### [Problem to work on]
Out of the lines below, please list those that hold the string "down".

### [Data shown]
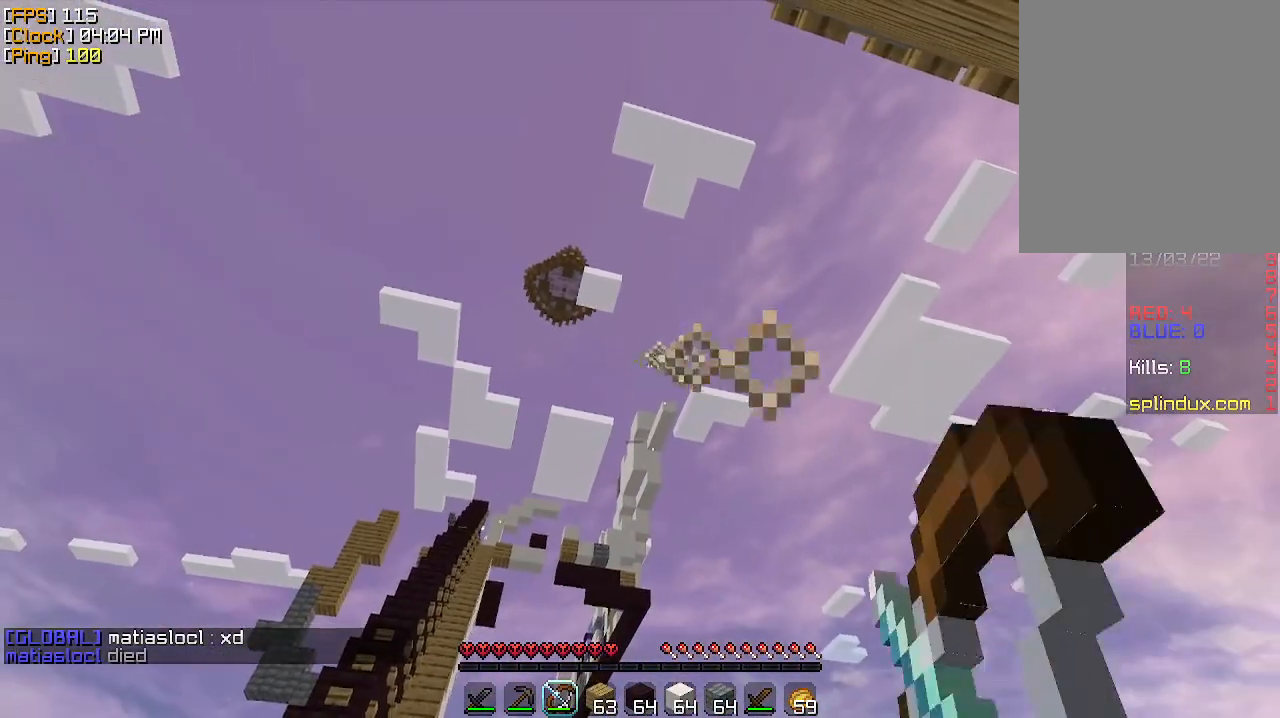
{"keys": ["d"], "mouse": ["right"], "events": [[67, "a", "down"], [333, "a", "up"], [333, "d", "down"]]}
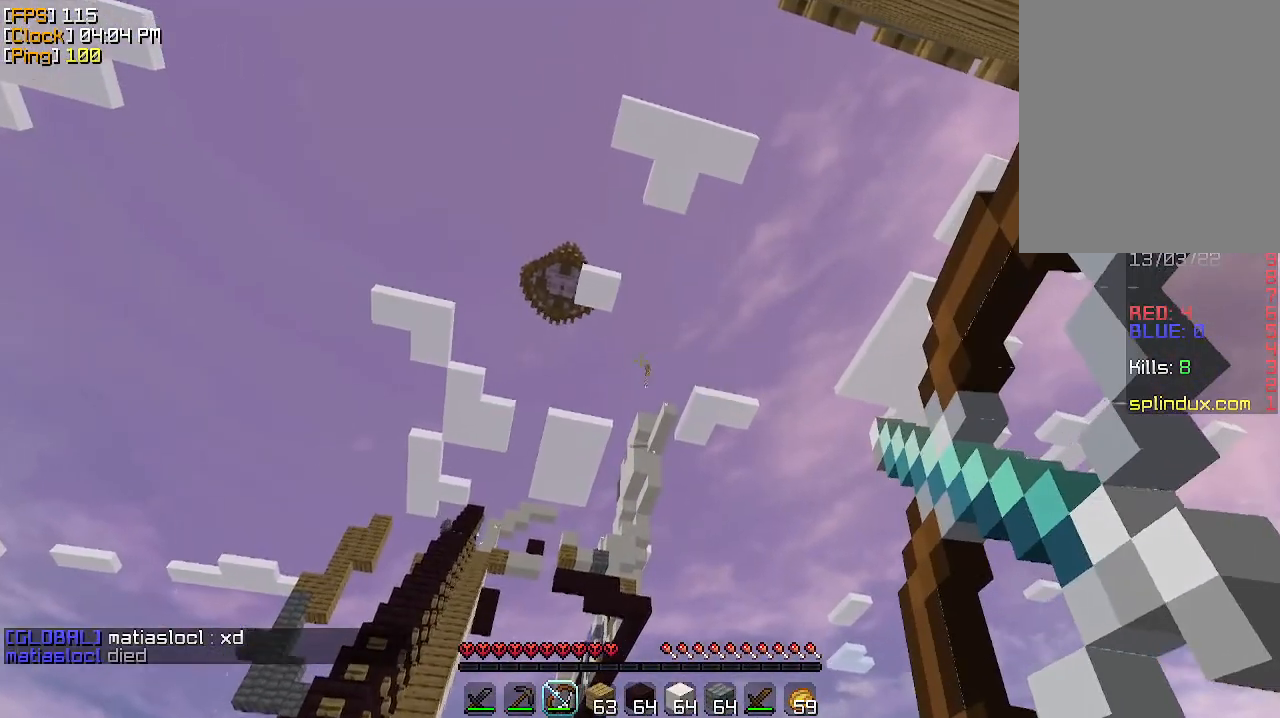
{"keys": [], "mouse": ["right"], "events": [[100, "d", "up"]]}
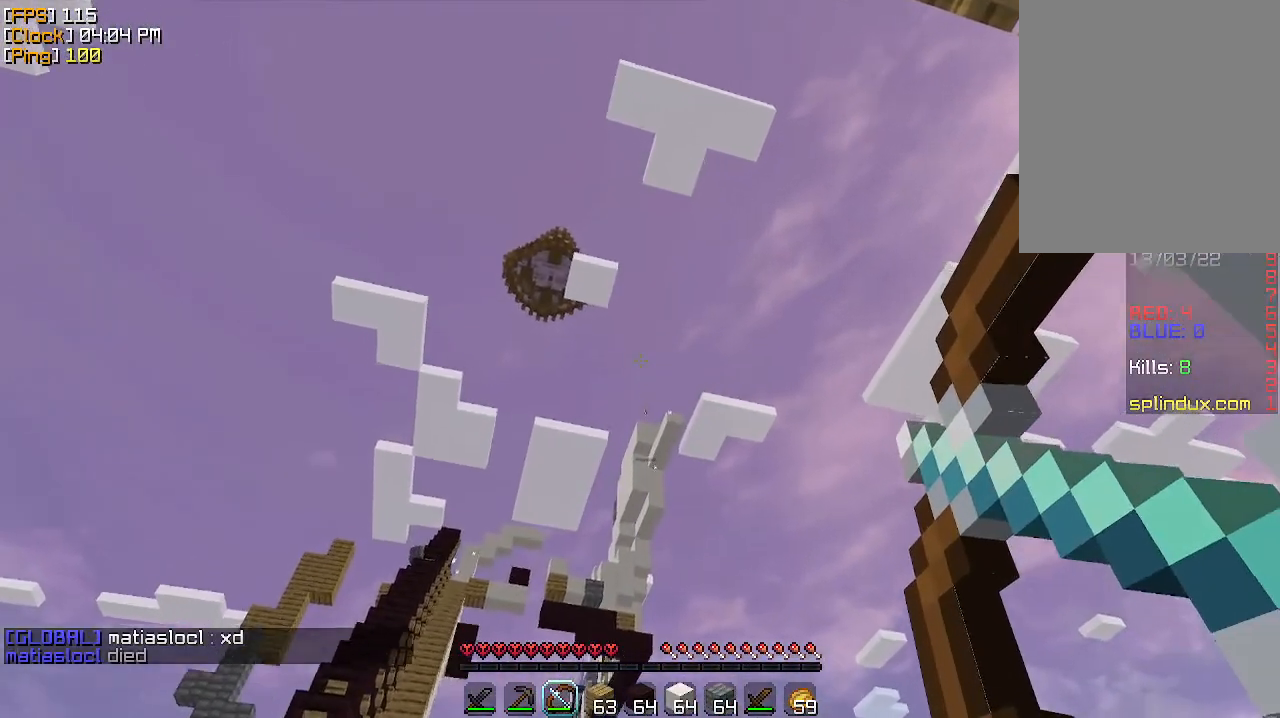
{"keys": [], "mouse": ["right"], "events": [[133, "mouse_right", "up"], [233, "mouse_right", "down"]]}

...

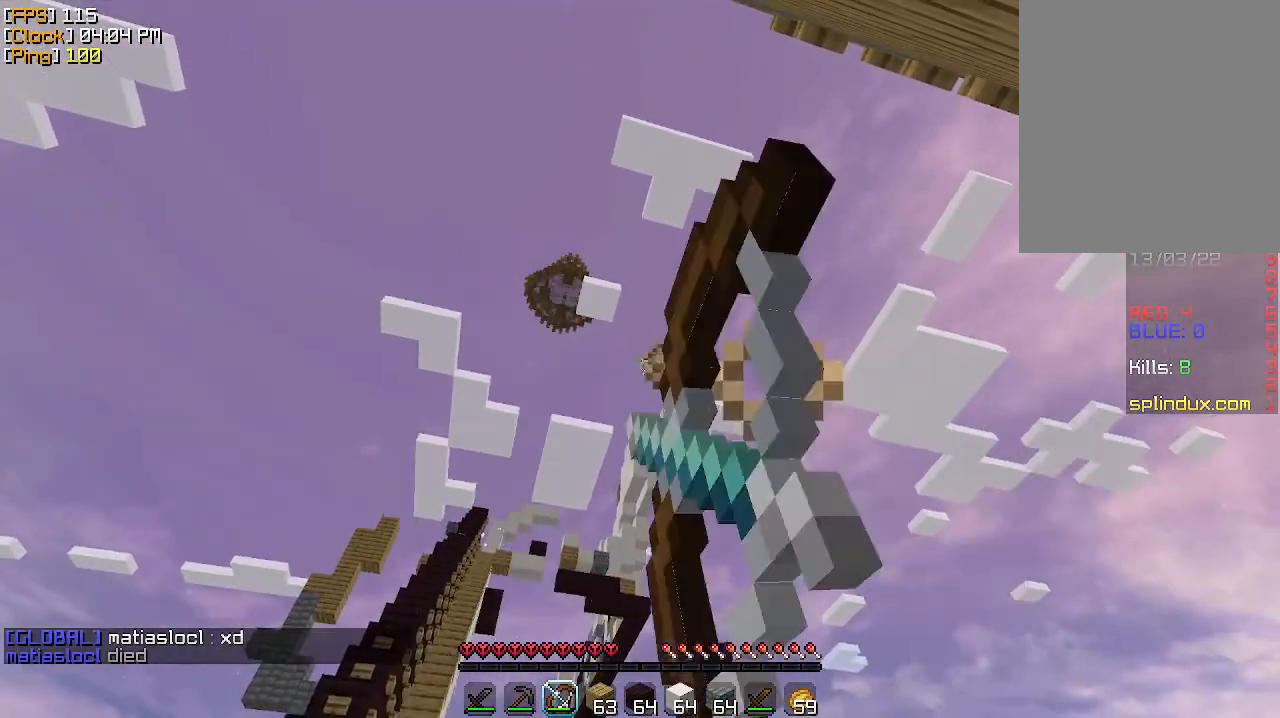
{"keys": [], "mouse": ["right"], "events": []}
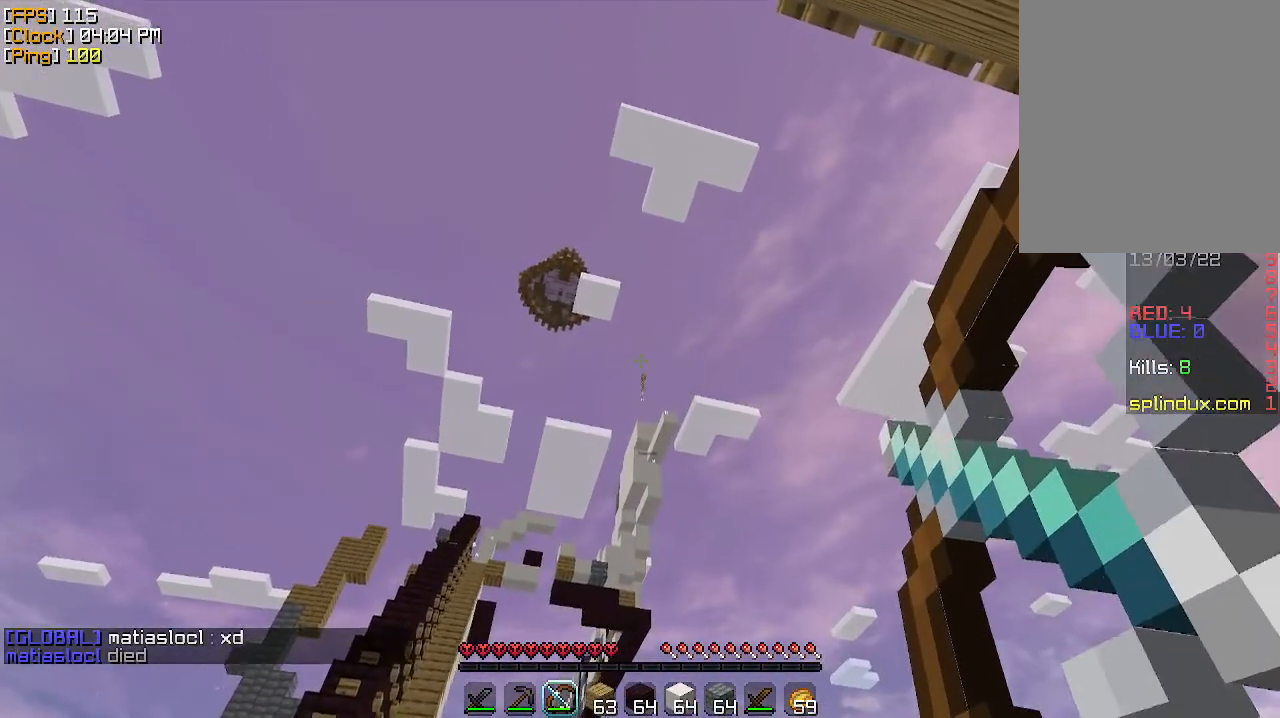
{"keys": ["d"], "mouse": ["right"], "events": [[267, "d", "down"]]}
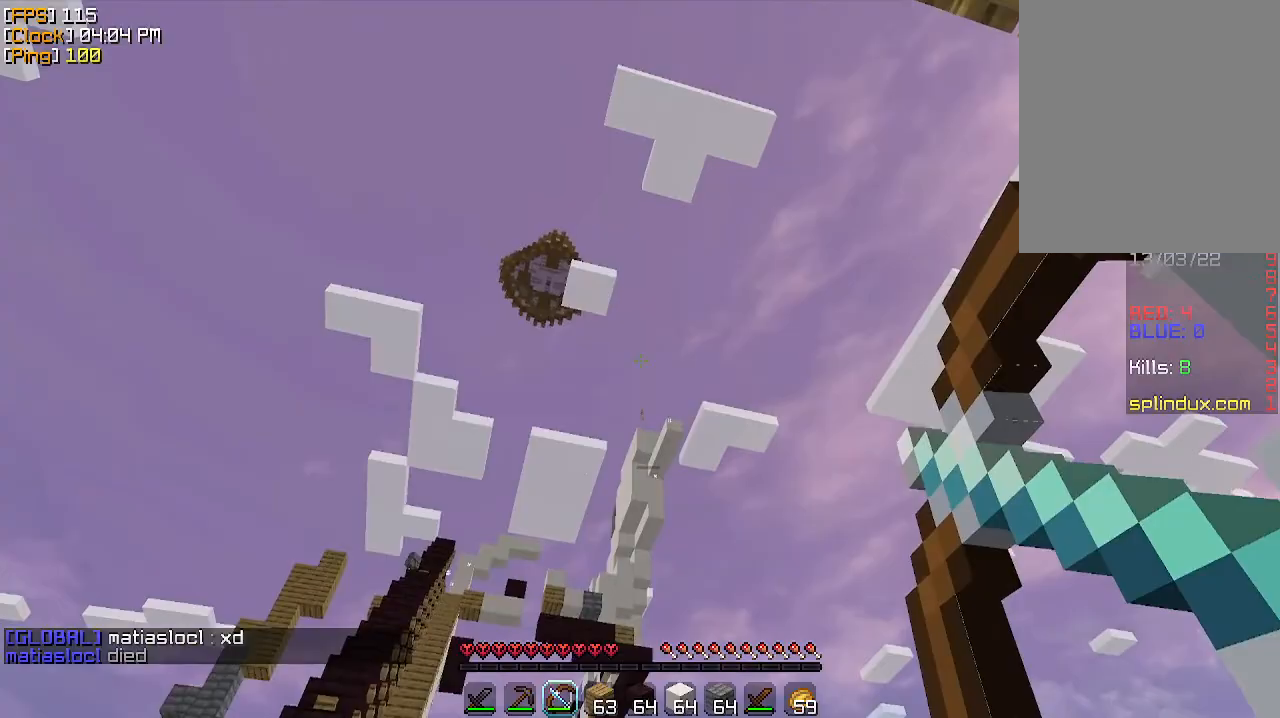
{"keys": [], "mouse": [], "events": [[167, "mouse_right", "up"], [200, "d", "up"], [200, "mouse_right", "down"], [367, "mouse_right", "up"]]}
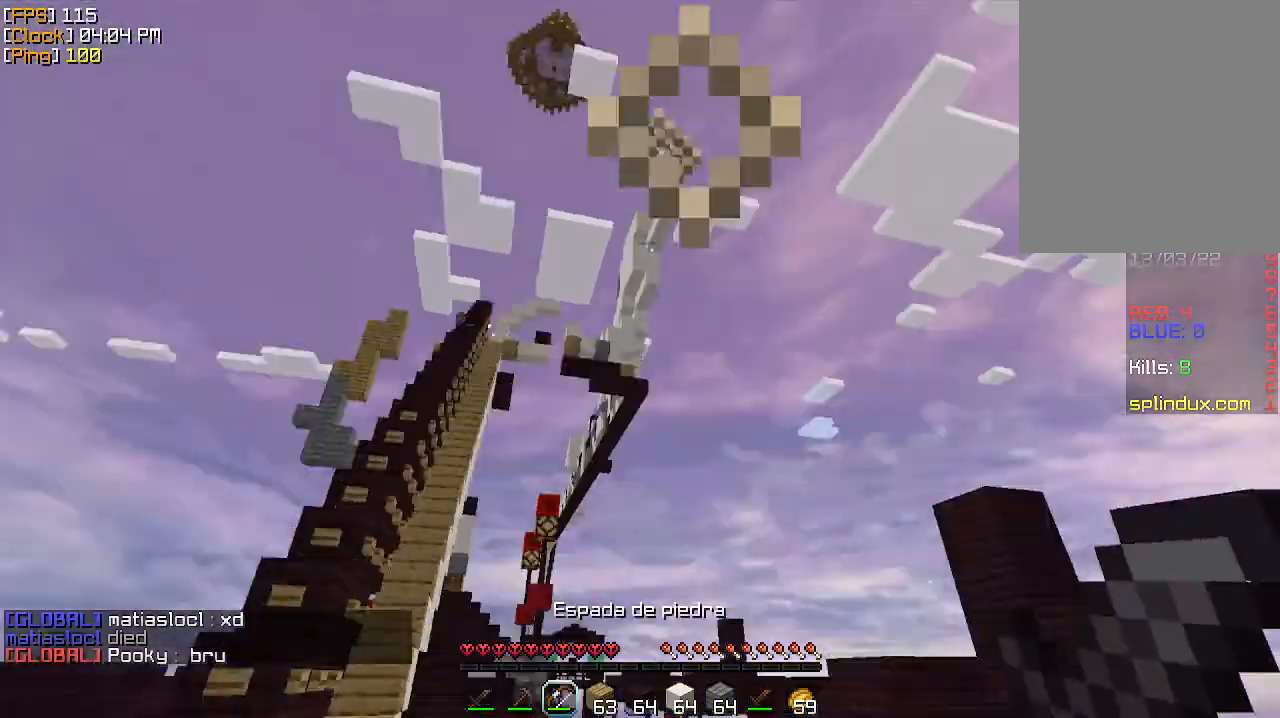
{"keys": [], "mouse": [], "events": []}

### [Completed task]
{"keys": ["d"], "mouse": ["right"], "events": [[67, "a", "down"], [333, "a", "up"], [333, "d", "down"]]}
{"keys": [], "mouse": ["right"], "events": [[133, "mouse_right", "up"], [233, "mouse_right", "down"]]}
{"keys": ["d"], "mouse": ["right"], "events": [[267, "d", "down"]]}
{"keys": [], "mouse": [], "events": [[167, "mouse_right", "up"], [200, "d", "up"], [200, "mouse_right", "down"], [367, "mouse_right", "up"]]}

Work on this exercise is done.